The COVID-19 pandemic continues to evolve, with cases declining in some areas as vaccinations become more available. However, the U.S. is far from the goal of “herd immunity” and access to vaccines still eludes many Americans. Still, some state officials believe that the progress warrants a lift of restrictions on face masks, capacity, and other safety related measures for businesses. Texas, Wyoming, and Mississippi governors recently removed COVID-19 restrictions, while the governor of South Dakota reminded people that his state never had such restrictions. Other states may follow suit.

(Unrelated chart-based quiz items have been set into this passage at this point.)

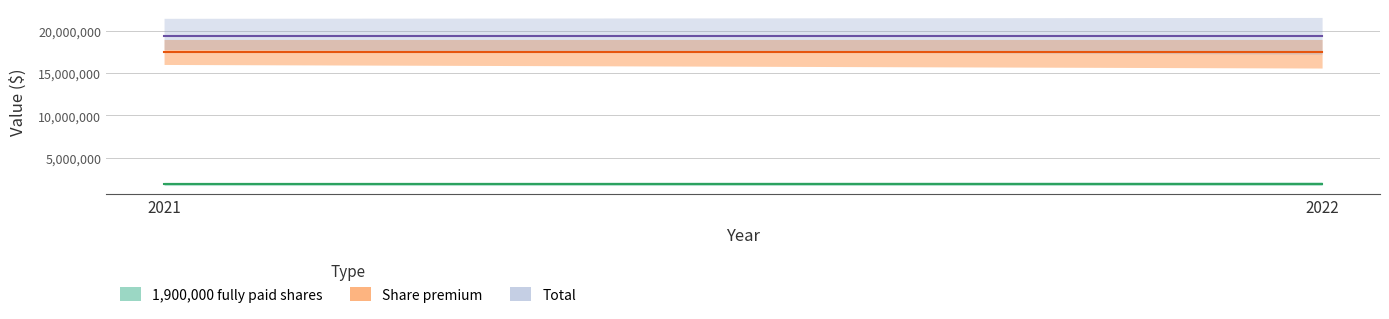

What are all the series names shown in the legend?

1,900,000 fully paid shares, Share premium, Total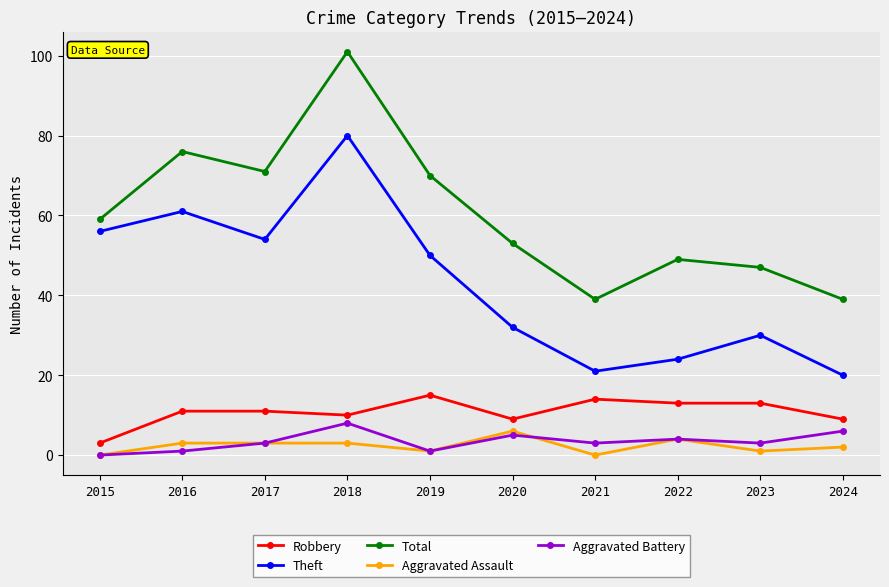

How many lines are shown in the chart?

5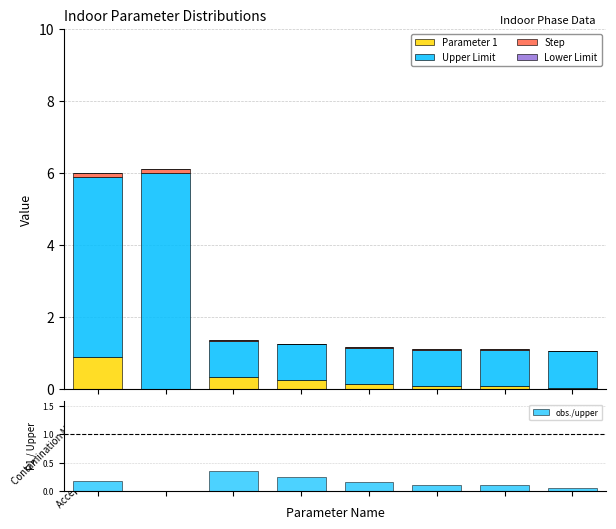

True or false: Step has a value of 0.0 at Indoor Ceilings.

False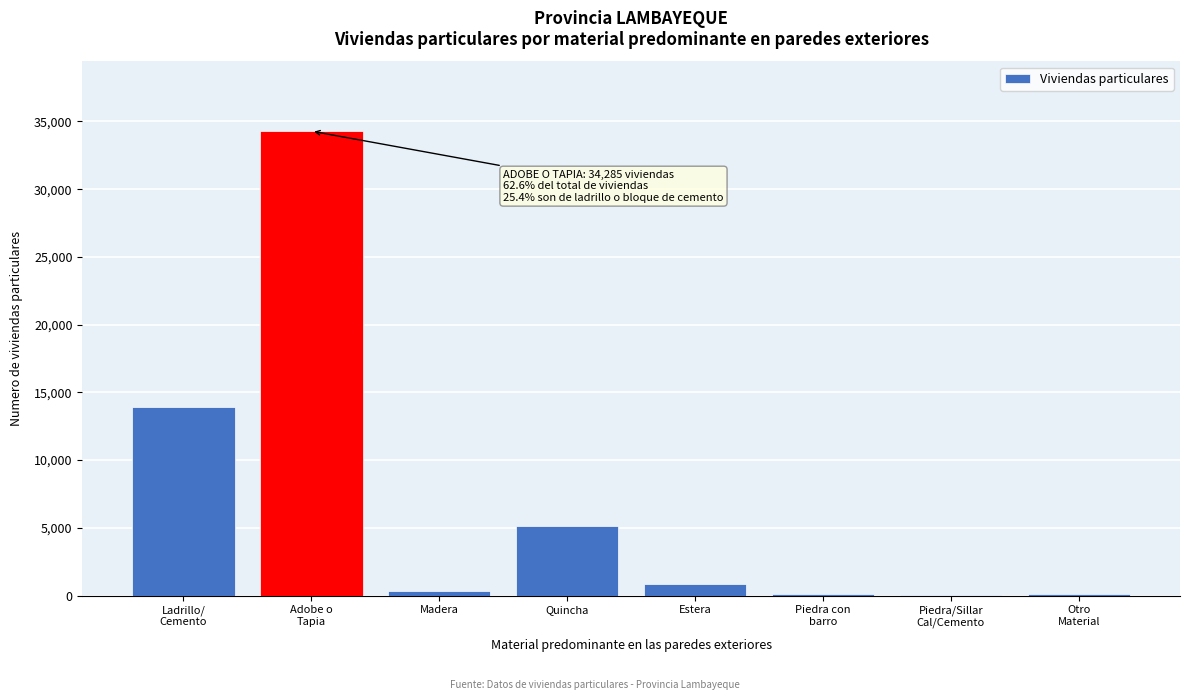

What is the greatest value displayed?

34285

Employers eager to resume “business as usual” should keep in mind that they still are subject to Occupational Safety and Health Administration (OSHA) requirements for a safe and healthy workplace. That includes evaluating COVID-19 risks and implementing preventive procedures. Most employers need to comply with OSHA guidance to maintain a written COVID-19 prevention plan that outlines company policies for face masks, social distancing, enhanced disinfection, and other measures. President Biden directed OSHA to develop an Emergency Temporary Standard (ETS) to address COVID-19 by March 15, but the agency has indicated that the draft is still under review.
Earlier guidance from OSHA includes recommendations that are likely to be a part of the ETS.
Face masks — Cloth coverings or surgical masks protect the wearer and surrounding people by reducing exposure to droplets and preventing the spread in cases of asymptomatic infection.
Social distancing — The Centers for Disease Control (CDC) recommends a distance of six feet between employees and customers. OSHA usually follows CDC standards.
Equal treatment regardless of vaccine status — The CDC states that vaccinated employees as well as those unvaccinated need to follow employer safety protocols and guidance, since vaccination does not completely prevent contracting and spreading COVID-19.
Barriers — In places where physical distancing is not possible, barriers must be installed between workers.
Preventive maintenance — Improving ventilation, providing hand sanitizers and disinfectants, and routine cleaning are also part of earlier guidance and may become part of the ETS.
Industry-specific standards — For workplaces that have a higher likelihood of exposure to COVID-19, other requirements may be implemented. A National Emphasis Program issued by OSHA on March 12 describes procedures to protect employees in high-hazard industries.
Changing standards may seem confusing for employers, but a focus on workplace safety will yield appropriate procedures. Keep communications open with employees and customers as you respond to COVID-19. And your employment attorney will be a valuable resource. As always, we are happy to help.